Questions ->
(a) According to the cannabis training overview, why were the scenario text and guiding questions designed to draw out the insights specific to each health discipline in attendance?
(b) Return the passage of the cannabis training overview starting with "Public health and" and going on through "al., ref. 2018).", copied word for word.
START Document extract
Public health and epidemiology
This unit examined cannabis trends using current local and national epidemiological information. Topics included: prevalence and reasons for use, distribution of use across all ages, increasing potency of marketed products. Prevalence of adverse effects were shown using data from poison control calls which include data collected on type and source of product ingested. Intended takeaways for patient safety include the trend toward higher potency products, and the importance of reliable product testing and accurate labeling to avoid contaminants and unwanted toxicological effects, and purchase from licensed dispensaries rather than the online or street market which may carry higher risks. (Commissioner ref. 2024, de Oliveira et al., ref. 2023, Lozier et al., ref. 2019, Kelkar et al., ref. 2018).
Clinical considerations
Healthcare providers will increasingly need to consider cannabis use by patients as part of clinical decision-making. This unit presented up-to-date scientific information regarding drug-drug interactions, FDA-approved medications fabricated with synthetic or cannabis-derived cannabinoids, and the respective indications and contraindications for both THC and CBD. It examined current qualifying conditions for state-issued medical cards, risk factors (age, pregnancy status, comorbidities (i.e. substance use disorders) and polypharmacy), and the value of including cannabis use in patient screenings and in the electronic health record (EHR). Claims commonly made by the cannabis industry that are not supported by the current scientific evidence were clearly highlighted.
Person-centered clinical communication
Communication skills taught in this unit included engaging with patients in a manner that reduces stigma, offers balanced information, and centers collaboration with the patient to maximize their health outcomes. Person-centered techniques for behavioral change such as motivational interviewing were introduced and modeled during a Stoplight conversational activity. The activity modeled collaboration with patients by having patients identify their green, yellow and red lights for their personal wellness goals relating to cannabis.
Interprofessional team-based scenario
The interactive team-based scenario allowed trainees a chance to apply knowledge gained during the didactic portion. Students were strategically assigned to break-out groups of 4–6 students with at least 2 health disciplines represented in each group. Although discussion remained student-led, each group was overseen by a member of faculty or staff from the colleges of medicine, nursing, pharmacy, or public health to provide additional context, offer clinical insights, and redirect as needed. To encourage interprofessional communication, the scenario text and guiding questions were designed to activate the unique insights pertinent to the variety of health disciplines in attendance. One scenario consisted of an older individual presenting at the Emergency Department with symptoms mimicking overstimulation of the parasympathetic nervous system (consistent with responses to pesticide contamination (Dryburgh et al., ref. 2018, Montoya et al., ref. 2020, Jameson et al., ref. 2022) and who did not mention cannabis when answering questions on current medications. Guiding questions inserted at key moments in the scenario prompted student reflection on the patient’s source of cannabis, possible etiologies for the medical distress including pesticide contamination or drug-drug interactions, how stigma could interfere with patient care, and how health professionals could best counsel the patient after symptoms were stabilized. Students returned to the main session and shared personal reflections on how it felt to represent their discipline and hear from other disciplines during this interprofessional experience.
END Document extract
START Information supplied
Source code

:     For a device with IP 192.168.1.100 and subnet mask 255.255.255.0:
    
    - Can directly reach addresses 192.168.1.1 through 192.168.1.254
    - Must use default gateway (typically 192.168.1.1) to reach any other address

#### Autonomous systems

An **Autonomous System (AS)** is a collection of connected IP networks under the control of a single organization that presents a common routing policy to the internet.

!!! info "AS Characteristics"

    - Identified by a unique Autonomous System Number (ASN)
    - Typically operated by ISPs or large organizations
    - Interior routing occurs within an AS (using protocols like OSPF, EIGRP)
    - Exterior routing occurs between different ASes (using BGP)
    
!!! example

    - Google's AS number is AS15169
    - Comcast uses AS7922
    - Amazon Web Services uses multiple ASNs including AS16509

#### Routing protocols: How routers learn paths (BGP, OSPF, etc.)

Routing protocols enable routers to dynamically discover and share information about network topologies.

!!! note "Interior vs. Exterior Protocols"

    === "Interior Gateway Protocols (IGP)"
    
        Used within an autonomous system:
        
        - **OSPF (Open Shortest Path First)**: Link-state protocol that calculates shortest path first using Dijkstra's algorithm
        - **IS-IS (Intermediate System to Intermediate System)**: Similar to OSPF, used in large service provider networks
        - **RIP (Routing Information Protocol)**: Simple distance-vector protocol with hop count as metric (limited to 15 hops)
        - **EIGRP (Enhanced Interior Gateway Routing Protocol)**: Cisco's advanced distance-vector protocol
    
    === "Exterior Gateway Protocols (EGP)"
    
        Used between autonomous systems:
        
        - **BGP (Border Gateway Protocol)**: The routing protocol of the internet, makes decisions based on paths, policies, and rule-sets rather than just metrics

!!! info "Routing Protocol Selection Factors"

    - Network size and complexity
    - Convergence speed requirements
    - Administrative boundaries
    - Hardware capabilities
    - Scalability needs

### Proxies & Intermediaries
END Information supplied
Your responses ->
(a) They were designed that way to encourage interprofessional communication among the students in the break-out groups.

(b)
Public health and epidemiology
This unit examined cannabis trends using current local and national epidemiological information. Topics included: prevalence and reasons for use, distribution of use across all ages, increasing potency of marketed products. Prevalence of adverse effects were shown using data from poison control calls which include data collected on type and source of product ingested. Intended takeaways for patient safety include the trend toward higher potency products, and the importance of reliable product testing and accurate labeling to avoid contaminants and unwanted toxicological effects, and purchase from licensed dispensaries rather than the online or street market which may carry higher risks. (Commissioner ref. 2024, de Oliveira et al., ref. 2023, Lozier et al., ref. 2019, Kelkar et al., ref. 2018).